• [PROBLEM DETAILS] Copy out the records below, swapping "chart" for "graph" wherever it appears and changing nothing else. Leave the pictures out of your copy.

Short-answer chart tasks
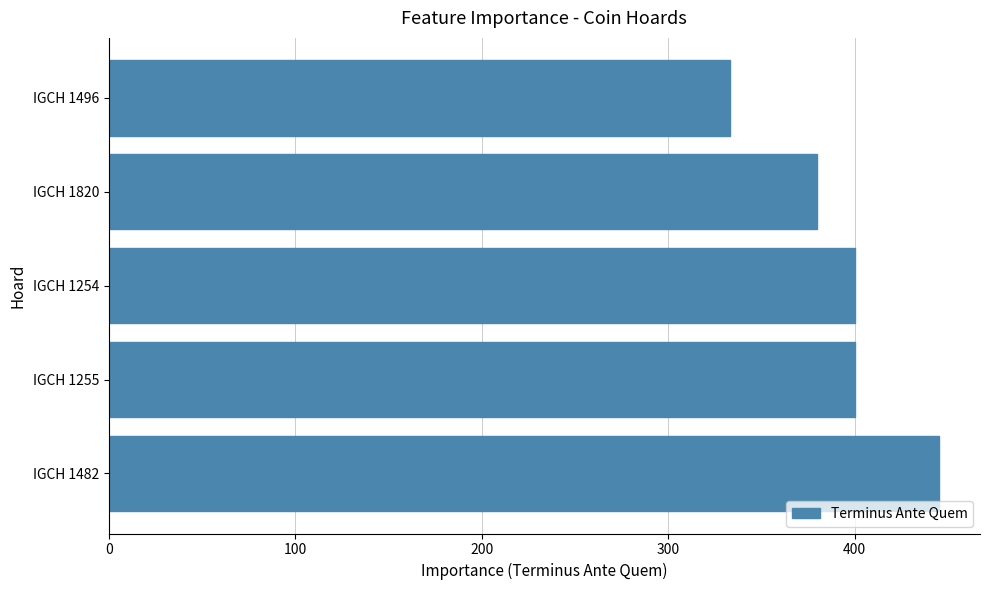

Reading top to bottom, what are all the values shown in this chart?

IGCH 1496=333	IGCH 1820=380	IGCH 1254=400	IGCH 1255=400	IGCH 1482=445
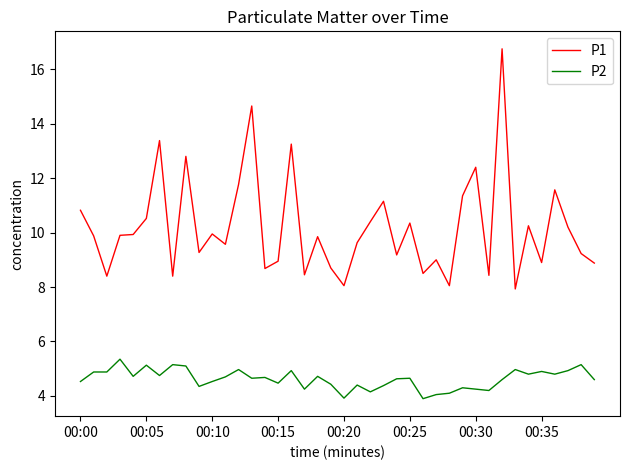

True or false: P2 and P1 intersect in this chart.

False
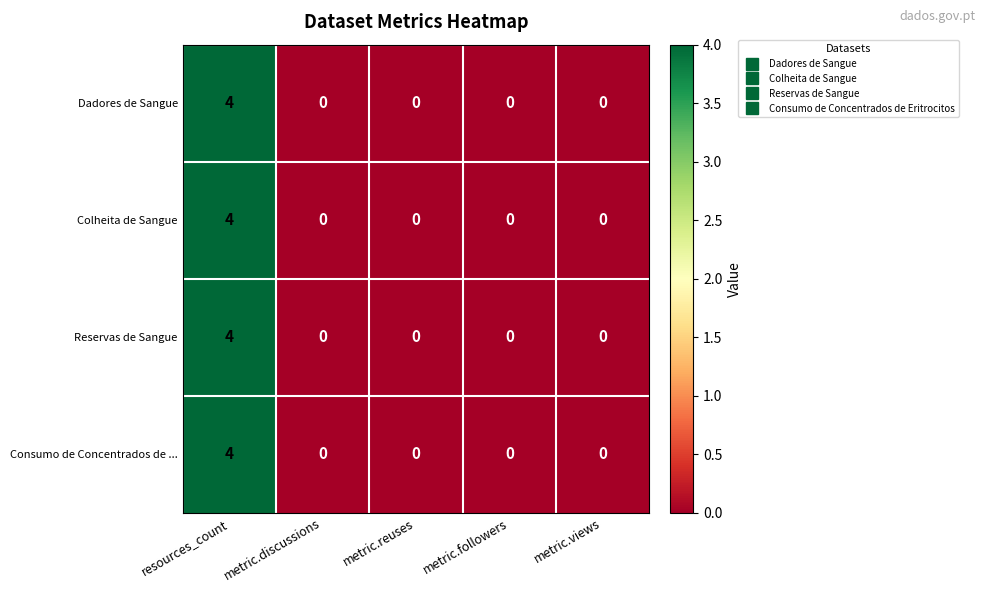

What is the maximum value shown in the chart?

4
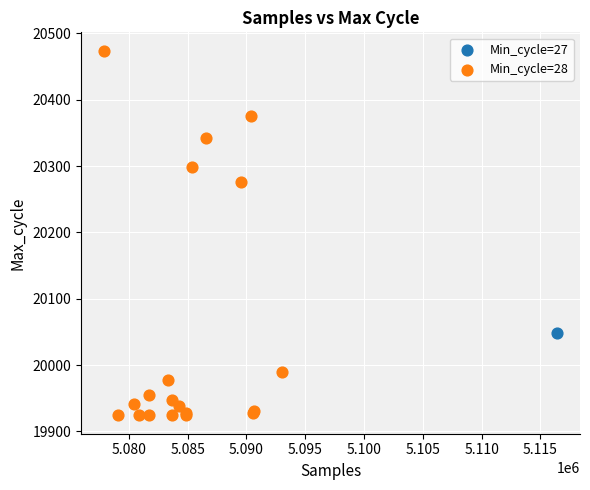

What are all the series names shown in the legend?

Min_cycle=27, Min_cycle=28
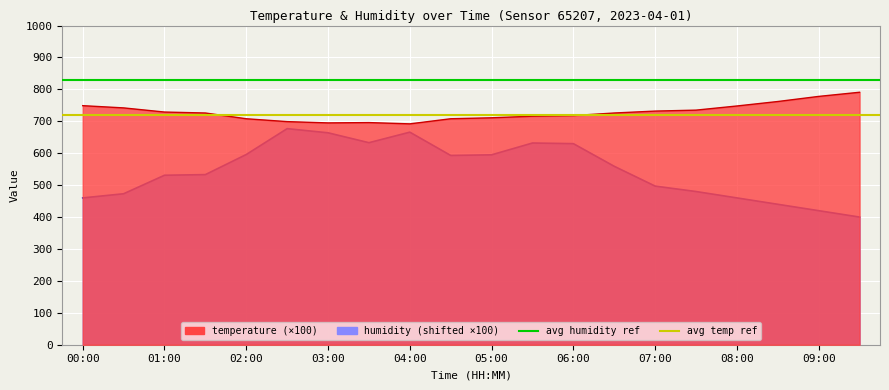

How many lines are shown in the chart?

2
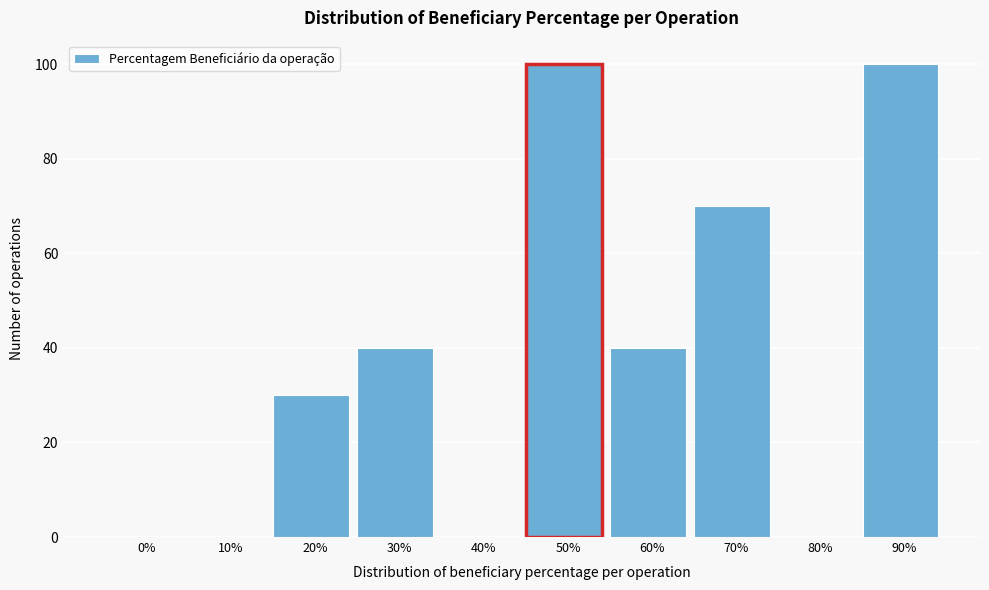

Reading right to left, what are all the values shown in this chart?

90%=100	80%=0	70%=70	60%=40	50%=100	40%=0	30%=40	20%=30	10%=0	0%=0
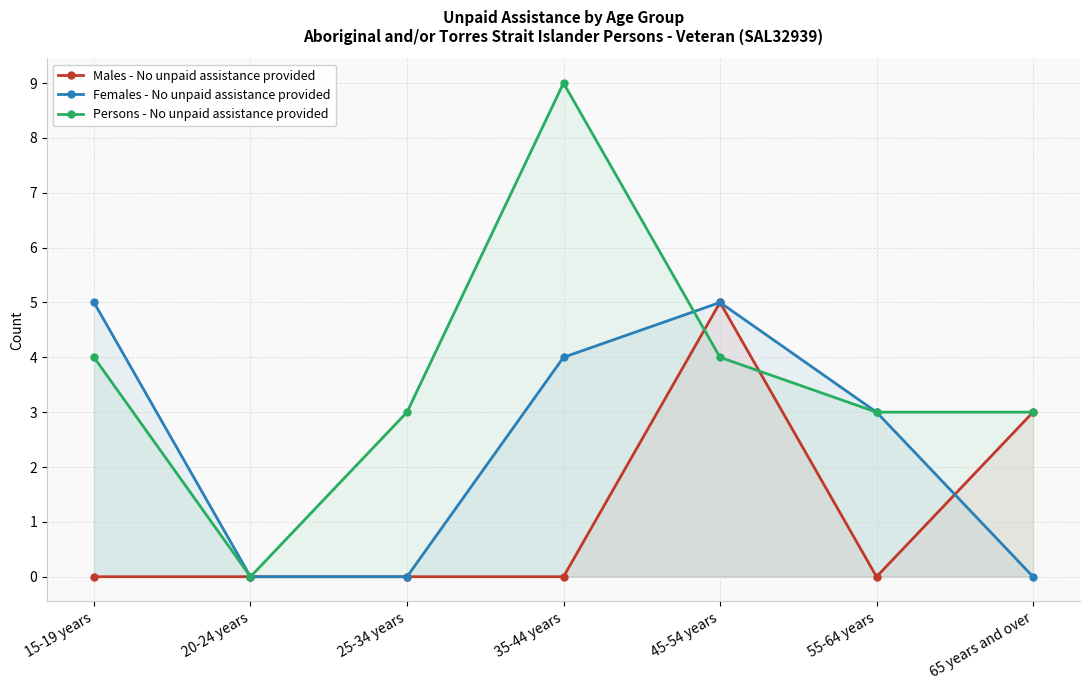

Between 20-24 years and 55-64 years, which series saw the biggest shift?

Females - No unpaid assistance provided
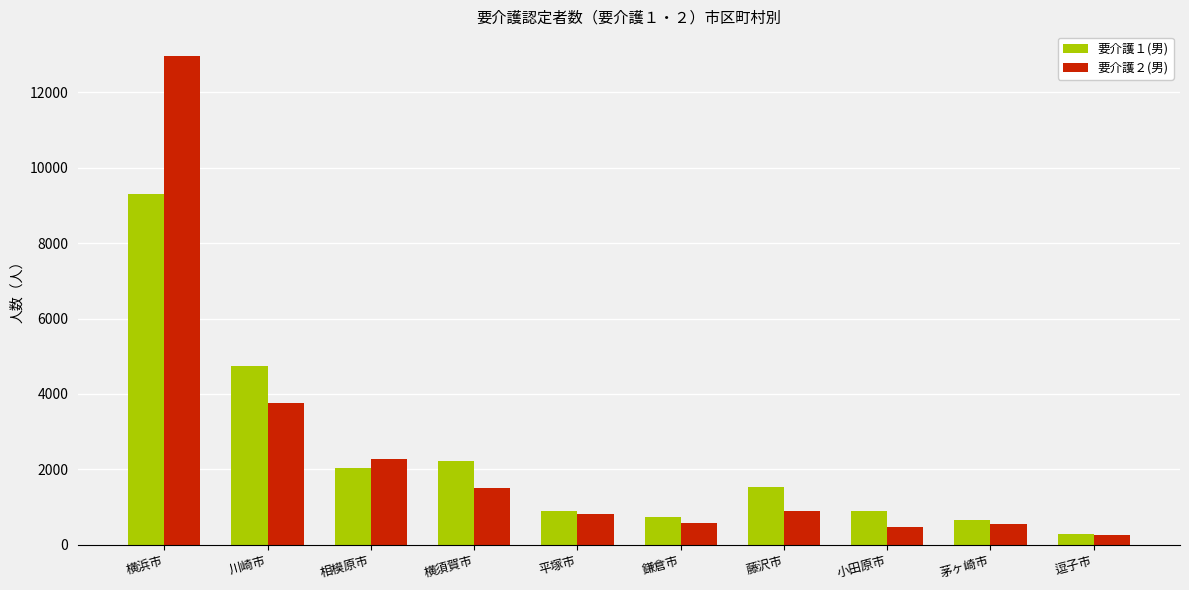

What is the value of the 要介護２(男) bar at the 10th from the left?

272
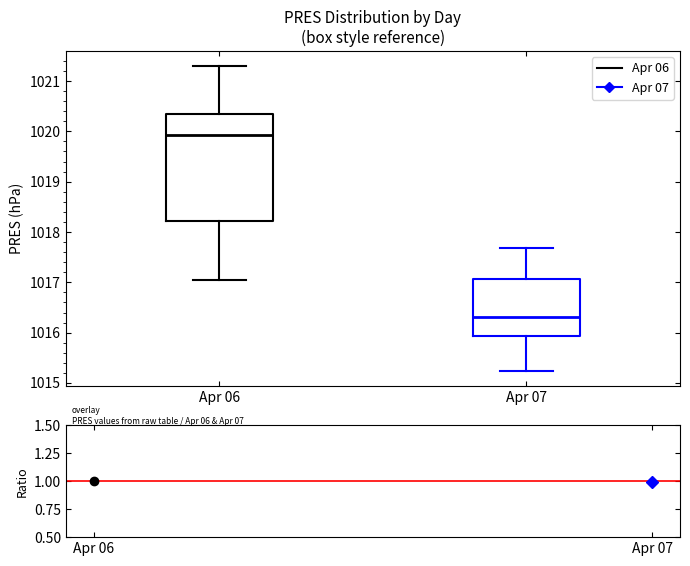

Which box's median line is the highest?

Apr 06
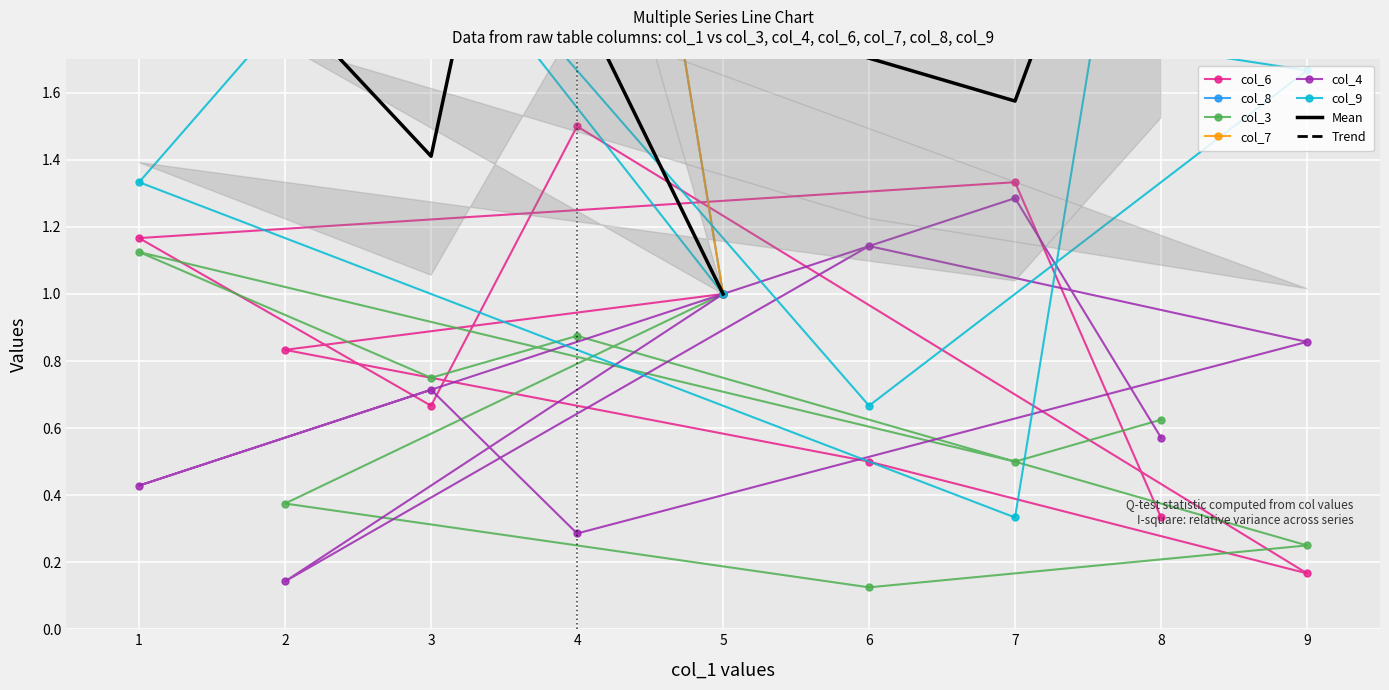

What is the approximate value of col_9 at 1?

1.3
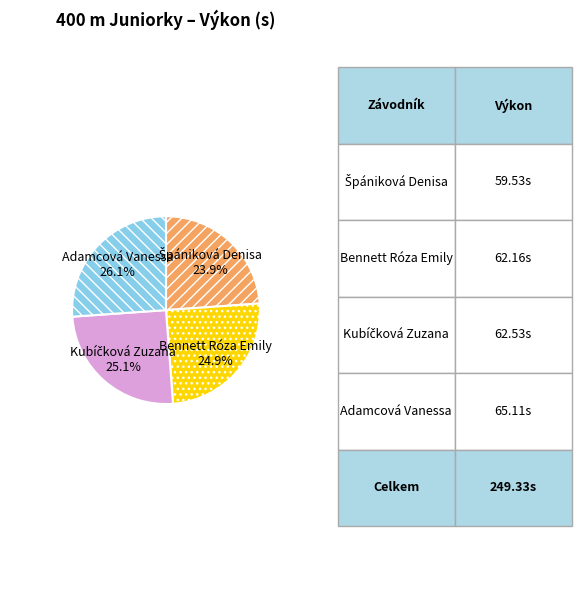

What portion of the pie excludes Bennett Róza Emily?

75.1%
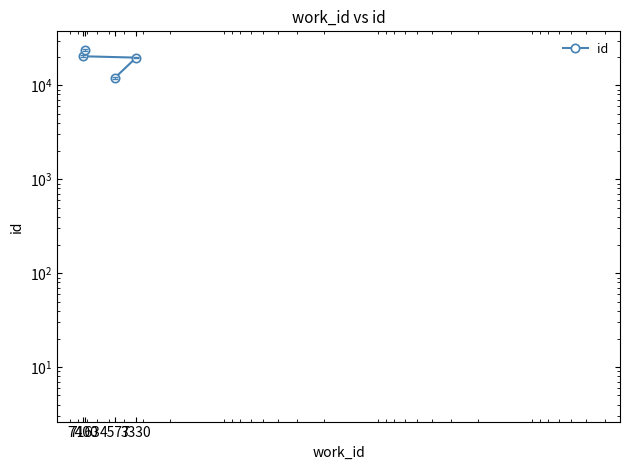

What is the ratio of the value at 3330 to the value at 4577?

1.6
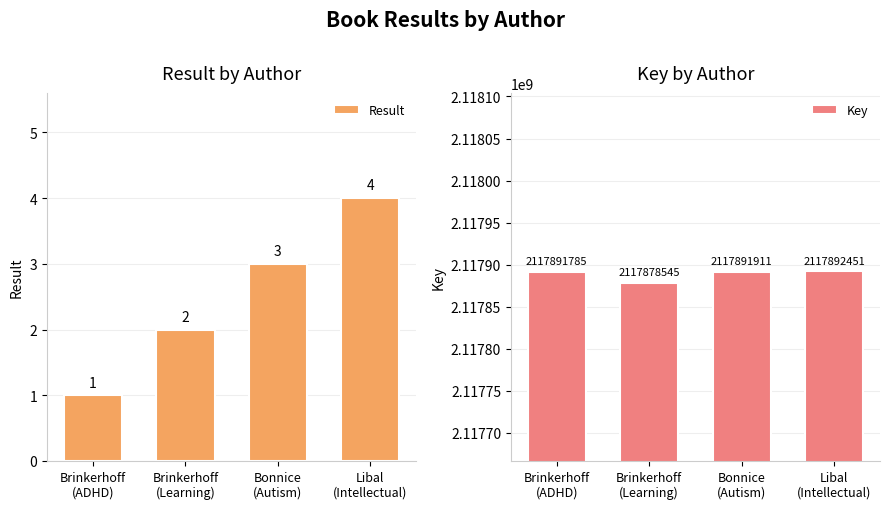

Rank the categories by Result value from lowest to highest.

Brinkerhoff
(ADHD), Brinkerhoff
(Learning), Bonnice
(Autism), Libal
(Intellectual)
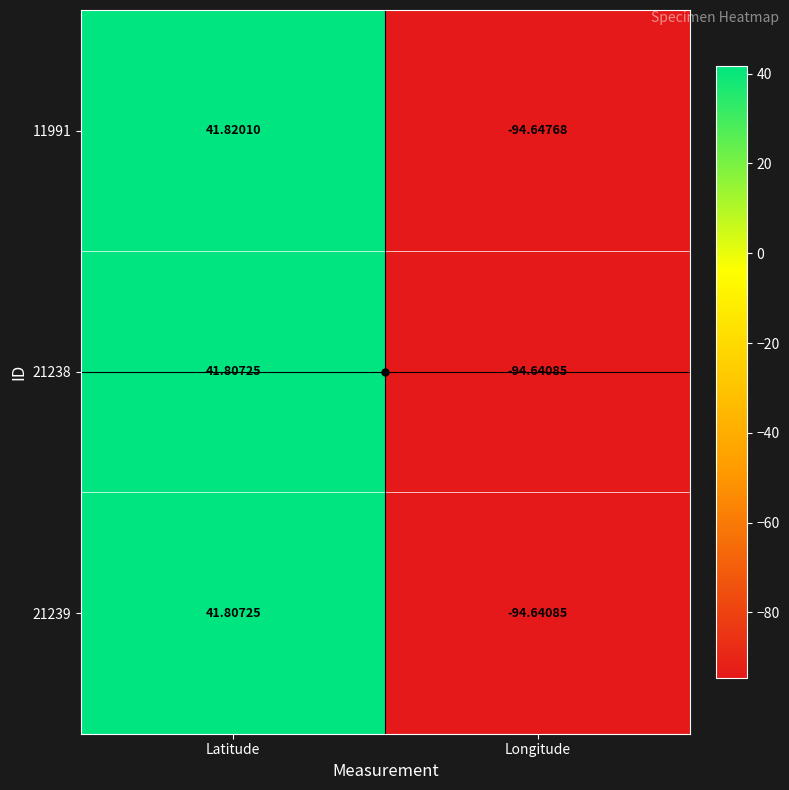

Which label corresponds to the smallest value in the chart?

Longitude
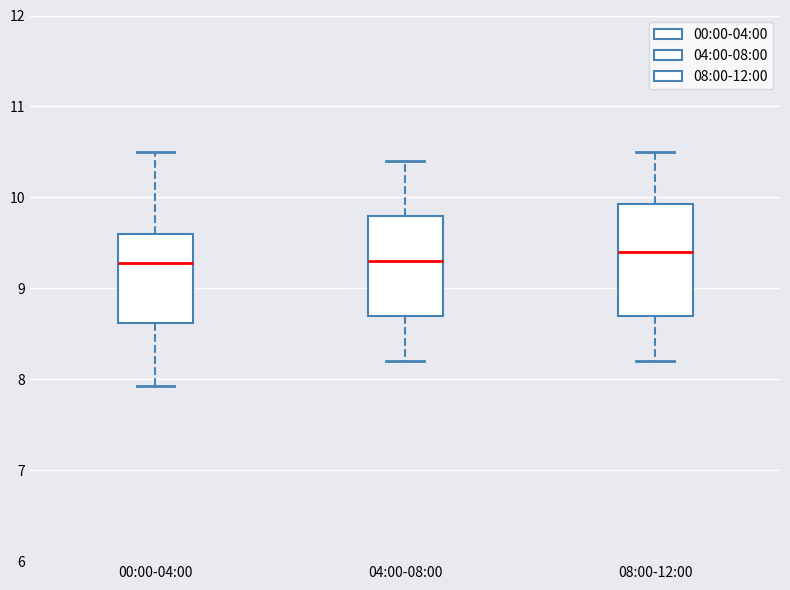

Reading left to right, read every box against the y-axis: the position of its median line, the range the box covers, and the ends of its whiskers. The values are not printed on the chart, so give them approximately, as read against the axis.

00:00-04:00: median 9.3, box 8.6 to 9.6, whiskers 7.9 to 10.5
04:00-08:00: median 9.3, box 8.7 to 9.8, whiskers 8.2 to 10.4
08:00-12:00: median 9.4, box 8.7 to 9.9, whiskers 8.2 to 10.5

• [SOLUTION TO THIS TASK]
Reading top to bottom, what are all the values shown in this graph?

IGCH 1496=333	IGCH 1820=380	IGCH 1254=400	IGCH 1255=400	IGCH 1482=445

True or false: P2 and P1 intersect in this graph.

False

What is the maximum value shown in the graph?

4

What are all the series names shown in the legend?

Min_cycle=27, Min_cycle=28

How many lines are shown in the graph?

2

Reading right to left, what are all the values shown in this graph?

90%=100	80%=0	70%=70	60%=40	50%=100	40%=0	30%=40	20%=30	10%=0	0%=0

Between 20-24 years and 55-64 years, which series saw the biggest shift?

Females - No unpaid assistance provided

What is the value of the 要介護２(男) bar at the 10th from the left?

272

Which box's median line is the highest?

Apr 06

What is the approximate value of col_9 at 1?

1.3

What portion of the pie excludes Bennett Róza Emily?

75.1%

What is the ratio of the value at 3330 to the value at 4577?

1.6

Rank the categories by Result value from lowest to highest.

Brinkerhoff
(ADHD), Brinkerhoff
(Learning), Bonnice
(Autism), Libal
(Intellectual)

Which label corresponds to the smallest value in the graph?

Longitude

Reading left to right, read every box against the y-axis: the position of its median line, the range the box covers, and the ends of its whiskers. The values are not printed on the graph, so give them approximately, as read against the axis.

00:00-04:00: median 9.3, box 8.6 to 9.6, whiskers 7.9 to 10.5
04:00-08:00: median 9.3, box 8.7 to 9.8, whiskers 8.2 to 10.4
08:00-12:00: median 9.4, box 8.7 to 9.9, whiskers 8.2 to 10.5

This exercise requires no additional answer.